I envy journalists of the past. It’s not because they didn’t have to worry about the threat of online and mobile media, or because they were generally paid more handsomely; I envy them because the career path a journalist took was rather straight forward. One would start locally and move up until find oneself working for a prestigious national news media company.
While there still is some merit in taking a career path similar to that, there are an abundance of different directions a journalist can take themselves now—not all of them so linear. Reading about Vox’s ability to pry established journalists from national brands such as The Washington Post in The New York Times’ piece by Leslie Kaufman has made me realize that both employees and employers in the media industry have many factors to consider in the hiring process.

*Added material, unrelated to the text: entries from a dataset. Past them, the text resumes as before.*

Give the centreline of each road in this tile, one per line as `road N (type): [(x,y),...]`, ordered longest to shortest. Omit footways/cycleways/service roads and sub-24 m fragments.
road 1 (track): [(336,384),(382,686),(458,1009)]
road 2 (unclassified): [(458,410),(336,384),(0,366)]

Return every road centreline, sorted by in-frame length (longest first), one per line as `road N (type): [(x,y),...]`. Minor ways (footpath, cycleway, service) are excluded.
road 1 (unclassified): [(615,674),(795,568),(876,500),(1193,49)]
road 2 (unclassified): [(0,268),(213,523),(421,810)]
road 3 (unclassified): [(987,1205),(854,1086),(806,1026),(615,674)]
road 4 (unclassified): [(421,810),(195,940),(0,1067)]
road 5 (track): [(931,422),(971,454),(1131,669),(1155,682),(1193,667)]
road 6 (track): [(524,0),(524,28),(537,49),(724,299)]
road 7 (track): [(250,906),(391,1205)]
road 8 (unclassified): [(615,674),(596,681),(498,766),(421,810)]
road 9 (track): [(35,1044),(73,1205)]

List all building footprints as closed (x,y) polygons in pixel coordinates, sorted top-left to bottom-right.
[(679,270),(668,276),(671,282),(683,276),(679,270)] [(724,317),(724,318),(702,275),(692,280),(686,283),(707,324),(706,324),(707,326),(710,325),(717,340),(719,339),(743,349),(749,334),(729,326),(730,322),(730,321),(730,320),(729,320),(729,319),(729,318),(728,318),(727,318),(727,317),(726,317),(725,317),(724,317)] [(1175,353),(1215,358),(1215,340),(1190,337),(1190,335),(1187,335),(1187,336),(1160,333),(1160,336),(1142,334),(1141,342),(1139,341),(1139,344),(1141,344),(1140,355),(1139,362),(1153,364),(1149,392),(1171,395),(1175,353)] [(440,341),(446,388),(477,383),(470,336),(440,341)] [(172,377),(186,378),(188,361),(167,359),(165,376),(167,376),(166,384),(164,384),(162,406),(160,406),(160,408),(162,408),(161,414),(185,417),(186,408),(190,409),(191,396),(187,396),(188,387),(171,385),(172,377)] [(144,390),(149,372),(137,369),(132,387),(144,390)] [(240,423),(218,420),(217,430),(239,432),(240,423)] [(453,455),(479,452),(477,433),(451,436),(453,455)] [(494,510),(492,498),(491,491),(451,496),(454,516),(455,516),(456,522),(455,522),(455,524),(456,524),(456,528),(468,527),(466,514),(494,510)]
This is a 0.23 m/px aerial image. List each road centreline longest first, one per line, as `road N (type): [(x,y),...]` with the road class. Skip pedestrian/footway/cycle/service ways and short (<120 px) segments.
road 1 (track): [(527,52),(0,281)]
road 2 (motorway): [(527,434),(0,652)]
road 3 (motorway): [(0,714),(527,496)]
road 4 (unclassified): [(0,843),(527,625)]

Ezra Klein, the respected journalist for The Washington Post who left to join Vox, summed up a big reason why big-time traditional media companies are no longer a shoo-in for the best journalists when he described his reason for leaving the Post.
“We were badly held back not just by the technology, but by the culture of journalism,” said Klein.
There are obvious benefits to working at a brand like The Washington Post or The New York Times. For one, one gets a ready-made audience that has been building over decades. The appeal of an up and comer such as Vox, however, is just as easy to see. For example, they offer more freedom and provide a wealth of opportunities to report and tell stories in a fashion never done so before. This is mostly due to new technological enhancements to the journalistic process and a corporate culture that is willing to take risks.
In the end, journalists must decide what is more important to them, but at least they have the choice. If prestige publishers are able to keep the best and brightest in-house, however, they will most likely have to improve in the areas that new media sources thrive in. We already have seen many long-running publications slow to adapt to the shifting toward online and mobile-centered content.
Maybe the higher-ups in these media companies will be more receptive to change this time around, but we have already seen how a shakeup to the process can rattle a publication like it did to The New Republic. Large media companies will have to be comfortable bringing in more and more people on the technology side that can create friendlier processes, both inward and outward facing.
According to Kaufman, the big advantage Vox has displayed is its ability to comfortably mesh the editorial with the tech side—something most traditional publishers have failed to do.
“Developers at Vox Media call themselves journalists and work continually with writers and reporters to build the tools they require,” Kaufman said.
Media companies are quickly learning that it will take much more than just good journalism and a big name to succeed in this market anymore. Like most things in life, balance is key.